The Extraordinary Journey of a Korean War Orphan.
"I don't know how old I was when I watched my mother's murder, nor do I know how old I am today."
So opens this beautiful, sad and uplifting memoir. The illegitimate daughter of a Korean peasant and an American GI, Elizabeth spent her early years as a social outcast because of the Korean taboo against the mixing of races. Ostracised by her mother's family and village, she and her mother were regularly pelted with stones on their way home from the rice fields. Yet because of her mother's love and clam acceptance of fate, inspired by a deep Buddhist faith, there was a tranquil happiness in the intense and close bond between mother and daughter - until the day Elizabeth's grandfather and uncle came to punish her mother for the dishonour she had brought the family, and hanged her in front of her daughter.
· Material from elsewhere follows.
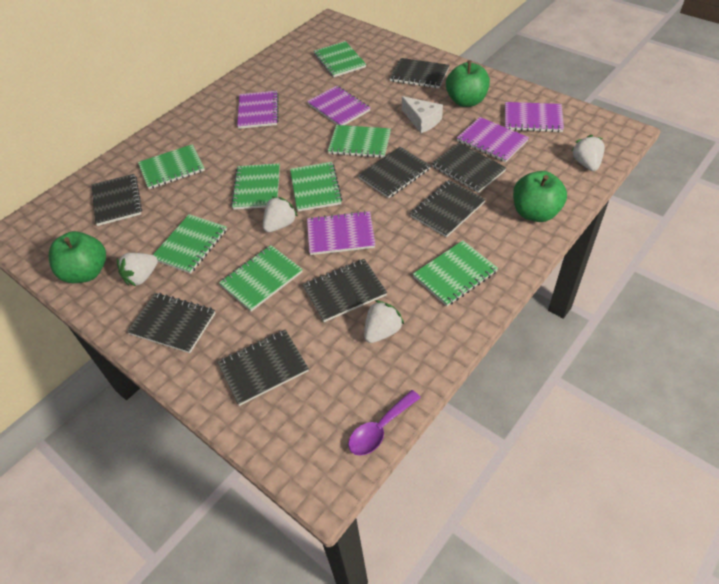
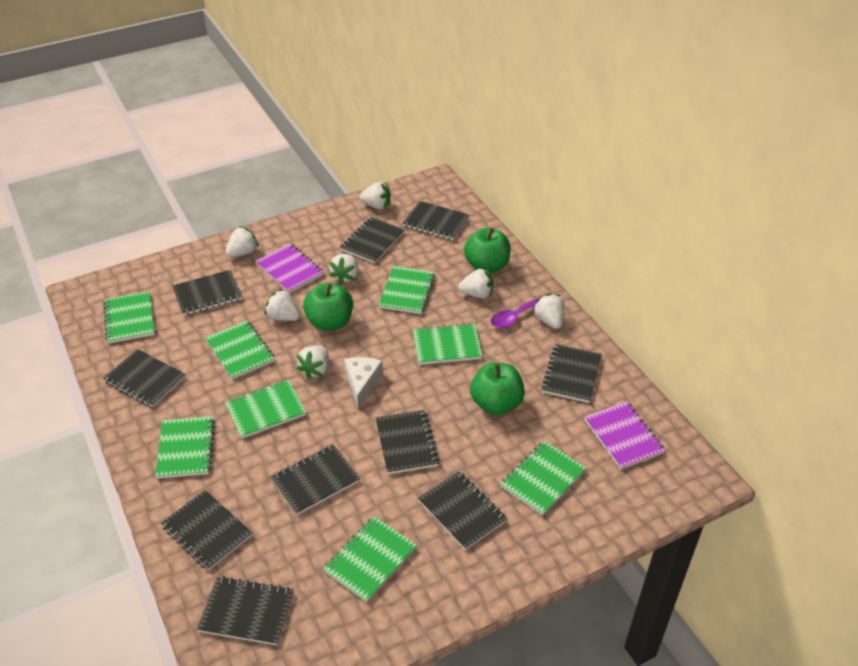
black notebook: [92,174,142,226] [127,293,216,353] [217,330,309,406] [303,259,387,322] [358,147,431,198] [390,58,449,88] [410,180,486,237] [432,143,506,193] = 8 -> [103,349,185,407] [161,490,252,570] [172,270,242,316] [197,576,294,645] [270,444,360,515] [340,217,405,263] [376,410,440,474] [403,201,469,240] [418,471,507,550] [541,344,602,403] = 10
purple notebook: [237,91,279,129] [307,86,371,125] [307,211,375,255] [457,117,529,162] [505,102,564,132] = 5 -> [256,244,324,293] [584,401,665,469] = 2
white strawberry: [117,253,158,287] [263,196,298,232] [364,300,404,343] [572,135,605,171] = 4 -> [226,226,259,257] [265,289,301,321] [296,346,329,380] [329,254,358,284] [359,182,391,209] [458,269,494,298] [533,293,564,329] = 7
Elizabeth was dumped in an orphanage in Seoul where the orphans were neglected, deprived of all affection, and abused. After some time she was adopted by an American couple. Brought to America she found herself surrounded by fanaticism and prejudice: her strict Christian fundamentalist parents forbade her to remember her own mother and the traumas of her past, and she suffered racial discrimination at school. At the age of 18 she was married off by her parents to a man who turned out to be a paranoid schizophrenic and who continued the abuse. After her own daughter was born, she ran away, living in poverty and isolation with her little daughter and thus mirroring her past life in Korea.
Eventually, she made a life for herself, found a career in journalism and returned to her Buddhist faith. Elizabeth's mother had always told her that life was made up of ten thousand joys as well as ten thousand sorrows, and Elizabeth finally found a way to savour these joys, as well as the courage to return to Korea and exorcise the demons of her past.
'Ten Thousand Sorrows' is a shocking, moving, unforgettable and beautifully written Korean woman's memoir.